Document:
*****

I'm going to find here the project

metadata and pasting that over there.

Now I'm going to the project structure

again. That was this file. Replacing

that over there.

And I'm going to paste in here some of

these uh um analysis files. Let's do the

package JSON.

Let's do

this one.

Yeah. And

this one.

Couple more

just to give it a nice overview.

So now when we run this um

when we run this uh prompt it will start

analyze the whole codebase uh based on

the information you provide here. It

makes a nice documentation of that whole

codebase.

Also going to let this run for a while.

Um and this is the last step of that

first first phase. So here we got the

information from the codebase. We um

brought it down to different files that

we can use later on.

This example available somewhere on

GitHub.

Um it is in a private repo at the

moment. I can I can make it public but

then I need to structure it with a bit

with the with the prompts but I think

that uh um I can send it over um for

example window in the slack with the of

this room.

*****

Dataset content:
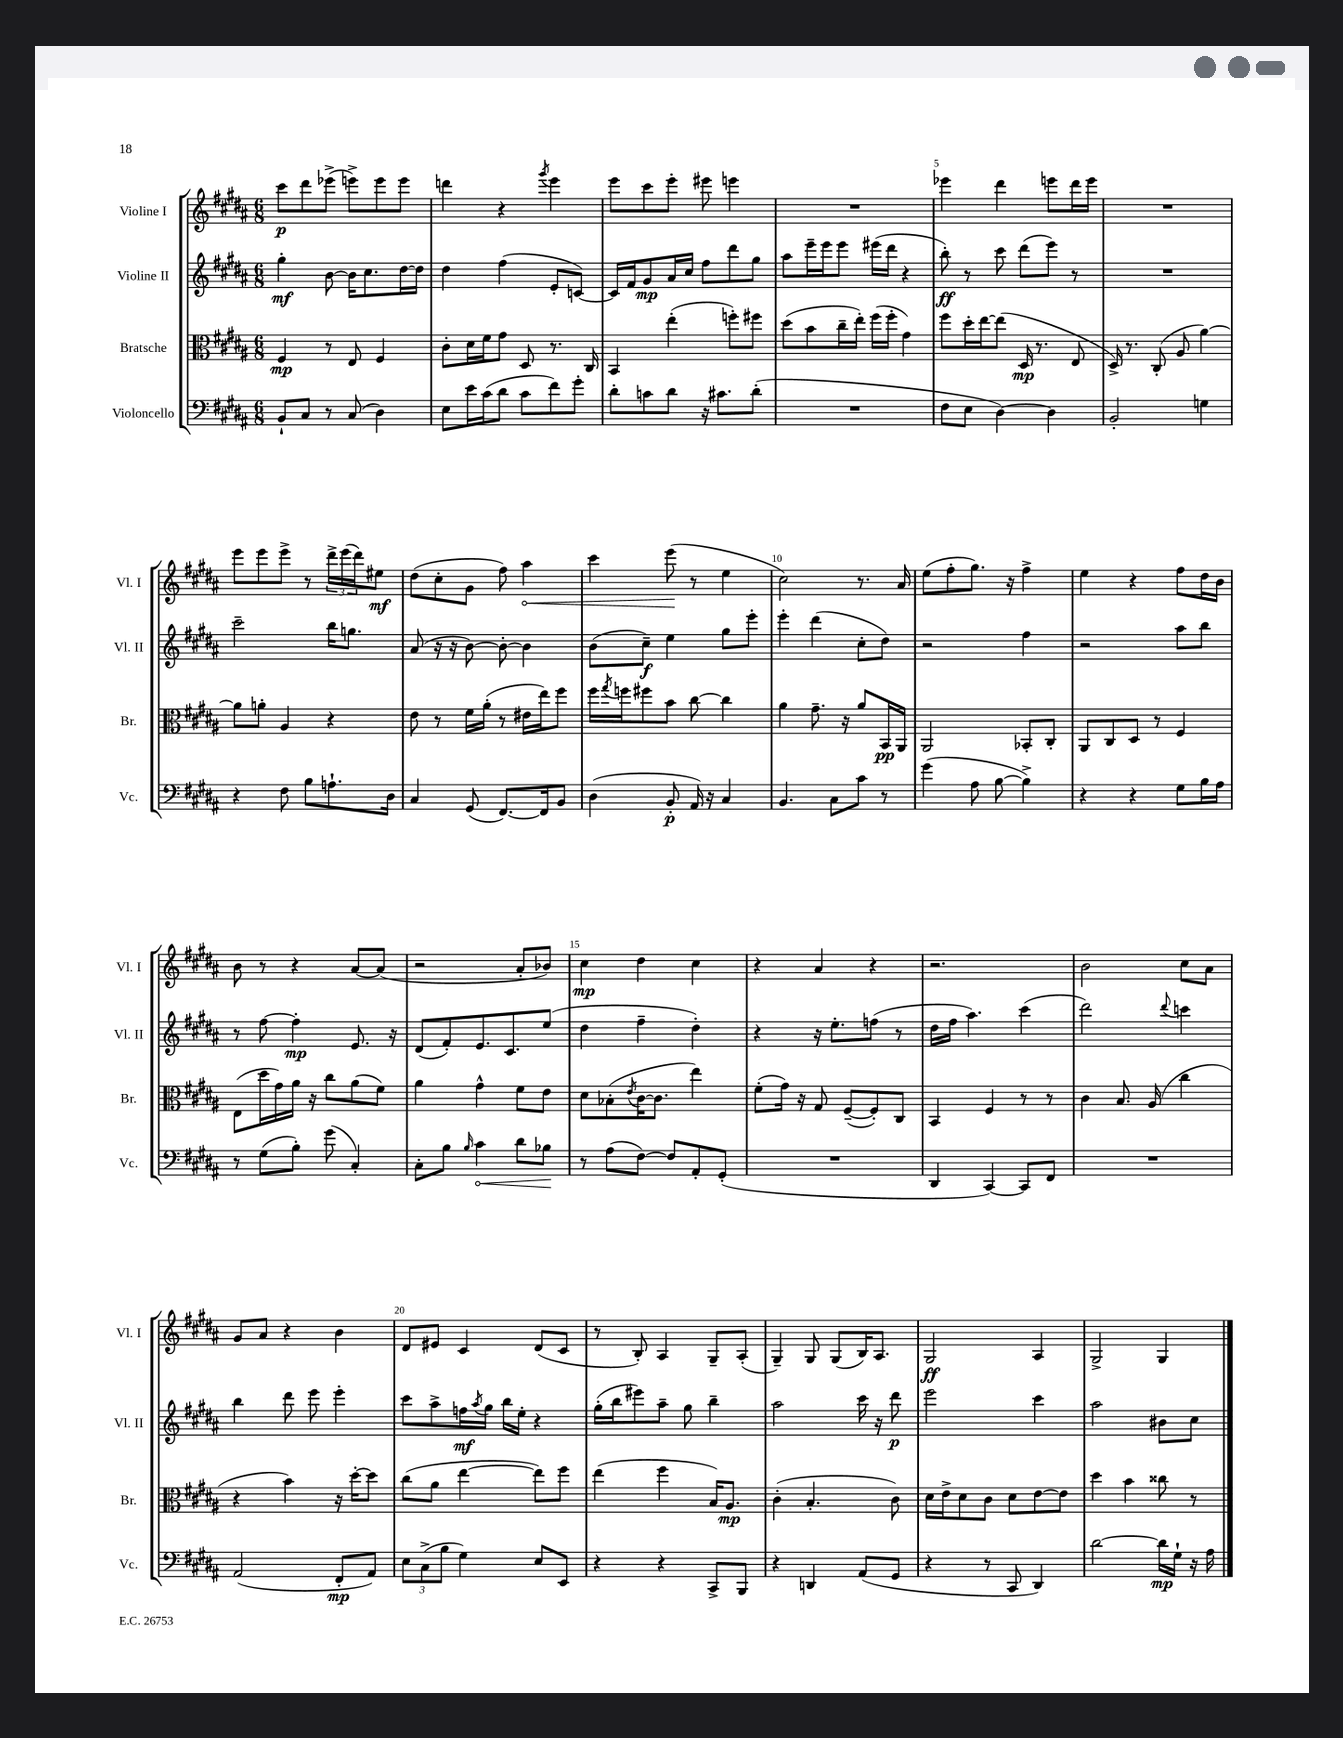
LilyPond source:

<<
\new StaffGroup <<
\new Staff = "s0" \with { instrumentName = "Violine I" shortInstrumentName = "Vl. I" } {
    \clef treble \key b \major \numericTimeSignature \time 6/8
    cis'''8\p dis'''8 ees'''8->( e'''8->) e'''8 e'''8 |
    d'''4 r4 \acciaccatura { gis'''8 } e'''4 |
    e'''8 cis'''8 e'''8-. eis'''8 e'''4 |
    R2. |
    ees'''4 dis'''4 e'''8 dis'''16 e'''16 |
    R2. |
    e'''8 e'''8 e'''8-> r8 \tuplet 3/2 { dis'''16-> e'''16( dis'''16) } eis''8\mf |
    dis''8( cis''8-. gis'8 fis''8) \once \override Hairpin.circled-tip = ##t ais''4\< |
    cis'''4 e'''8\!( r8 e''4 |
    cis''2) r8. ais'16 |
    e''8( fis''8-. gis''8.) r16 fis''4-> |
    e''4 r4 fis''8 dis''16 b'16 |
    b'8 r8 r4 ais'8~ ais'8( |
    r2 ais'8-. bes'8) |
    cis''4\mp dis''4 cis''4 |
    r4 ais'4 r4 |
    r2. |
    b'2 cis''8 ais'8 |
    gis'8 ais'8 r4 b'4 |
    dis'8 eis'8 cis'4 dis'8( cis'8 |
    r8 b8-.) ais4 gis8-- ais8-.( |
    gis4--) gis8 gis8( b16) ais8. |
    gis2\ff ais4 |
    gis2-> gis4 \bar "|." |
}
\new Staff = "s1" \with { instrumentName = "Violine II" shortInstrumentName = "Vl. II" } {
    \clef treble \key b \major \numericTimeSignature \time 6/8
    gis''4-.\mf b'8~ b'16 cis''8. dis''16~ dis''16 |
    dis''4 fis''4( e'8-. c'8~) |
    c'16 fis'16 gis'8\mp ais'16 cis''16 fis''8 dis'''8 gis''8 |
    ais''8 e'''16-- e'''16 e'''8 eis'''16( dis'''16 r4 |
    b''8-.\ff) r8 cis'''8 dis'''8( e'''8) r8 |
    R2. |
    cis'''2-- b''16 g''8. |
    ais'8( r16 r16 b'8~) b'8~-. b'4 |
    b'8( cis''8--\f) e''4 gis''8 e'''8-. |
    e'''4-. dis'''4( cis''8-. dis''8) |
    r2 fis''4 |
    r2 ais''8 b''8 |
    r8 fis''8~ fis''4-.\mp e'8. r16 |
    dis'8( fis'8-.) e'8. cis'8. e''8( |
    dis''4 fis''4-- dis''4-.) |
    r4 r16 e''8.-. f''8( r8 |
    dis''16 fis''16 ais''4.) cis'''4( |
    dis'''2) \appoggiatura { dis'''8 } c'''4 |
    b''4 dis'''8 e'''8 e'''4-. |
    cis'''8 ais''8-> f''16\mf \acciaccatura { ais''8 } gis''16 b''16 e''16-. r4 |
    gis''16-.( b''16 eis'''8) ais''8-- gis''8 b''4-- |
    ais''2 cis'''16 r16 dis'''8\p |
    e'''2 cis'''4 |
    ais''2 bis'8 cis''8 \bar "|." |
}
\new Staff = "s2" \with { instrumentName = "Bratsche" shortInstrumentName = "Br." } {
    \clef alto \key b \major \numericTimeSignature \time 6/8
    fis4\mp r8 e8 fis4 |
    cis'8-. dis'16 fis'16 gis'8 dis8 r8. cis16 |
    b,4 e''4-.( f''8-.) fis''8 |
    dis''8( b'8 cis''16-- e''16-.) fis''16( fis''16-. gis'4) |
    fis''8 dis''16-. e''16~ e''8( dis16\mp r8. e8 |
    dis16->) r8. cis8-.( ais8 ais'4~) |
    ais'8 a'8-. ais4 r4 |
    e'8 r8 fis'16 ais'16-.( r8 eis'16 e''16) fis''8 |
    fis''16 \acciaccatura { gis''8 } f''16 fis''8 b'8 cis''8~ cis''4 |
    ais'4 gis'8.-- r16 ais'8 b,16\pp ais,16 |
    ais,2 bes,8-. cis8-. |
    ais,8 cis8 dis8 r8 fis4 |
    e8( dis''16 gis'16) ais'16 r16 cis''8 ais'8( fis'8) |
    ais'4 gis'4-^ fis'8 e'8 |
    dis'8 bes8-.( \acciaccatura { e'8 } cis'16~ cis'8. e''4) |
    fis'8-.( gis'16) r16 gis8 fis8~--( fis8-.) cis8 |
    b,4 fis4 r8 r8 |
    cis'4 b8. ais16( cis''4 |
    r4 b'4) r16 dis''16~-. dis''8 |
    cis''8( ais'8 e''4~ e''8) fis''8 |
    e''4( fis''4 b16) ais8.\mp |
    cis'4-.( b4.-. cis'8) |
    dis'16 e'16-> dis'8 cis'8 dis'8 e'8~ e'8 |
    dis''4 b'4 cisis''8 r8 \bar "|." |
}
\new Staff = "s3" \with { instrumentName = "Violoncello" shortInstrumentName = "Vc." } {
    \clef bass \key b \major \numericTimeSignature \time 6/8
    b,8-! cis8 r8 cis8( dis4) |
    e8 e'16 cis'16( dis'8 cis'8 fis'8) gis'8-. |
    dis'8-. c'8 dis'8 r16 cis'8. dis'8-.( |
    R2. |
    fis8 e8 dis4~) dis4 |
    b,2-. g4 |
    r4 fis8 b8 a8.-! dis16 |
    cis4 gis,8( fis,8.~) fis,16 b,8 |
    dis4( b,8-.\p ais,16) r16 cis4 |
    b,4. cis8 cis'8 r8 |
    gis'4( ais8 b8~ b4->) |
    r4 r4 gis8 b16 ais16 |
    r8 gis8( b8-.) gis'8( cis4-.) |
    cis8-. b8 \grace { b16 } \once \override Hairpin.circled-tip = ##t cis'4\< dis'8 bes8\! |
    r8 ais8( fis8~) fis8 ais,8-. gis,8-.( |
    R2. |
    dis,4 cis,4~) cis,8 fis,8 |
    R2. |
    ais,2( fis,8-.\mp ais,8) |
    \tuplet 3/2 { e8 cis8->( b8 } gis4) e8 e,8 |
    r4 r4 cis,8-> b,,8 |
    r4 d,4 ais,8( gis,8 |
    r4 r8 cis,8 dis,4) |
    dis'2~ dis'16\mp gis16-! r16 ais16 \bar "|." |
}
>>
>>
\layout { \context { \Score \override BarNumber.break-visibility = ##(#f #t #t) barNumberVisibility = #(every-nth-bar-number-visible 5) } }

*****

Written task: Carry the spoken walkthrough about documenting a codebase with prompts further, starting right after its last sentence.

Response to this exercise:
So here you see it um it generated um

application overview showing me what it

what the project is about. Um, and this

is some documentation that otherwise

took me maybe hours to write or to come

up with. And uh, we just did it with

some prompts in a couple of minutes.

Um,

and you see how this um, already shows

way more information that I would be

able to get in the same time clicking

around in that codebase. This actually

also very helpful information

um for the process of of refactoring

because this is context we know we need

to know when we want to refactor some

components or whole code bases you want

to know um patterns used we want to know

what components there are for example if

we are going to refactor a component and

it's referencing other components you

want to be able to know uh how to how to

approach those how to implement those.

So here we have a nice nice overview

going back. So um we are going to

refactor one of the components

and we're going to refactor the trail

list component. This component has some

issues. Uh has some poor TypeScript

usage. Um some uh class component versus

functional component is different than

the rest of the codebase. Um and I'm

going to use this component as an

example to refactor using the uh using

AI prompting.

Um I'm going to do that uh prepare that

in the next phase. So this next phase I

already said is about building um like

the road to the refactor. Uh what needs

to be done? How can we validate that the

refactor has been successful? Um how can

we make sure nothing breaks along the

way? Um and that's why we need to uh

write some tests first. Um because tests

are going to be your um steering wheel.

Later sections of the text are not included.